Au quai de la Vitriolerie.

Hier, lundi, à minuit, une détonation semblable à celle d’un fort coup de canon était entendue dans tous les quartiers du centre de la ville. Une grande agitation se produisit parmi les habitants. On redoutait une nouvelle tentative criminelle pareille à celle du théâtre Bellecour. En effet, on apprit bientôt que des individus venaient de faire sauter les vitres et la façade d’un bureau de recrutement près du quai de la Vitriolerie.

Les journaux de Lyon nous apportent de premiers détails sur cette affaire, qui n’est qu’une répétition du criminel attentat de l’Assommoir. Là encore, la dynamite a été l’agent de destruction.

Nous nous sommes rendus, dit le Nouvelliste, devant le bureau de recrutement, bâtiment carré, composé d’un rez-de-chaussée et de deux étages, sis en contre-bas du quai de la Vitriolerie.

Une seule lumière en éclairait, la façade, celle d’une chambre occupée au 2e étage par deux soldats, seuls habitants et gardiens de l’immeuble pendant la nuit.

Au bruit de notre approche, un des deux soldats qui couchent dans la bureau, passant la tête à travers un châssis de la croisée, vierge de toute vitre, nous demanda ce que nous voulons.

Sur l’énoncé de notre qualité, il nous confirme qu’une formidable détonation l’avait réveillé, lui et son camarade, et que toutes les vitres et une partie des fermetures de la maison avaient volé en éclats.
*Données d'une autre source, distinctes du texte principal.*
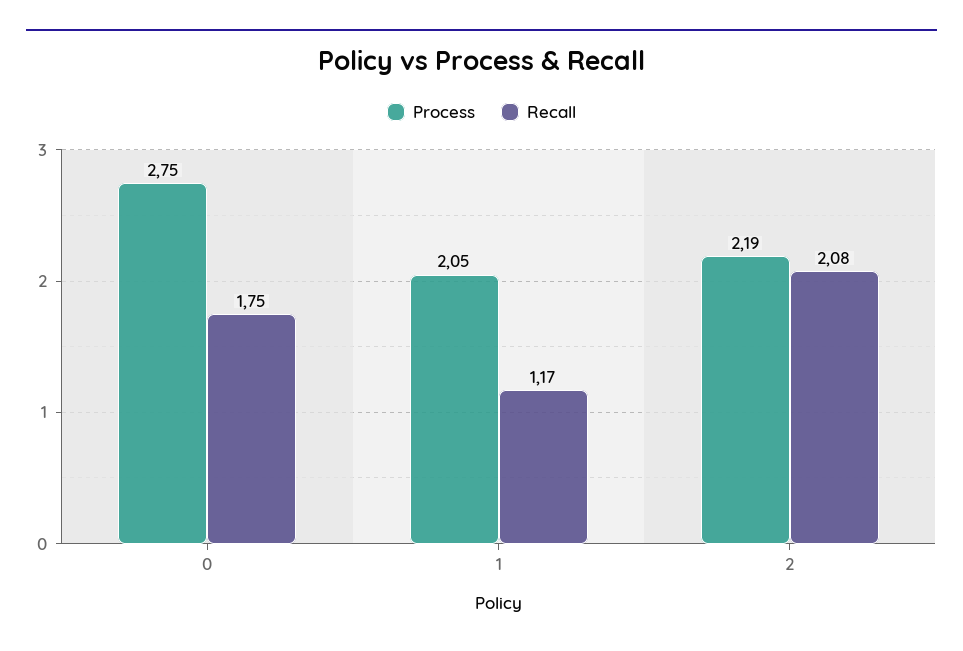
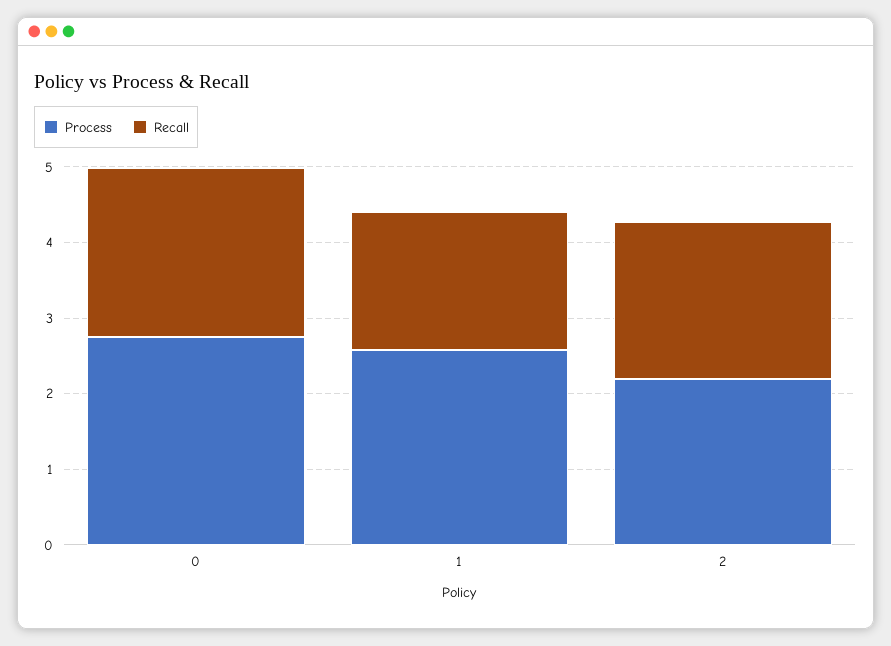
Recall, 0: 1.75 -> 2.2
Process, 1: 2.05 -> 2.6
Recall, 1: 1.17 -> 1.8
Il ne savait à quoi attribuer cette explosion, dont les autorités du fort de la Vitriolerie avaient dû aller rendre compta à la Place.
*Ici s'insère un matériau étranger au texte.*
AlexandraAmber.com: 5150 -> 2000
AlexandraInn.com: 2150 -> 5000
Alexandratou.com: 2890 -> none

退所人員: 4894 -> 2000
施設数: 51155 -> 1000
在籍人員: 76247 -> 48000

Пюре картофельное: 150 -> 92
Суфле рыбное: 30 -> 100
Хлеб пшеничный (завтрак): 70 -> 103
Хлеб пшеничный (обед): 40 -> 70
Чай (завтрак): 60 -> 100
Nous nous sommes alors approchés du bureau de recrutement et avons, en effet, constate les traces indéniables d’une tentative de destruction au moyen de la dynamite. Il ne reste pas un seul carreau de vitre aux fenêtres, la façade est labourée et criblés ou plusieurs endroits.

Enfin, le cornet de descente des eaux sis à l’angle nord de la maison, a été arraché par la violence de l’explosion et retrouvé on partie pulvérisé sur la route.

C’est dans l’extrémité inférieure de ce cornet que la cartouche a dû être introduite. En effet, on remarqua à cette partie de la façade une large et profonde déchirure, et les débris du conduit jonchent le sol.

Une barrière de bois qui forme galerie devant le rez-de-chaussée a été brisée, on ne peut faire un pas sans marcher sur des morceaux de verres. Toutes les vitres ont littéralement été réduites en miettes.

De même qu’au presbytère de Saint-Vallier, près Montceau-les-Mines, l’œuvre de destruction s’est accomplie d’une façon absolue à l’extérieur du bâtiment.

Nous n’avons pu, à cause de l’obscurité et de l’heure avancée, poursuivre nos investigations; mais, la violence de l’explosion, son retentissement dans la ville, la nature et l’importance des dégâts occasionnés, ne nous laissent aucun doute sur l’origine et les causes de ce sinistre événement.

Ceux dont le programme porte la suppression des armées permanentes ne pouvaient moins faire, au moment d’essayer de le mettre en pratique, que de s’attaquer au bureau de recrutement.

On nous affirme que les registre et pièces de mobilisation s’y trouvent rassemblés depuis deux jours.

Il n’est pas possible, en présence de ces événements de se dissimuler la gravité de la situation. Puissions-nous n’avoir pas sous peu à déplorer de plus grande et plus sanglants désastres, dus au déchaînement des passions révolutionnaires.

Heureusement nous n’avons, cette fois-ci, aucun accident de personne à déplorer. Tout se borne à des dégâts matériels. Par suite de circonstances assez inexplicables les deux soldats qui gardaient le recrutement n’ont pas été atteints.

Nous apprenons que ce matin, M. Caudetté-Bayle, procureur de la République, M. Bullez, son substitut, et le commandant des gardiens de la paix ont commencé une enquête.

Une patrouille envoyée par la place circule autour du corps de logis et empêche toute personne de descendre dans l’endroit où s’est produit l’explosion.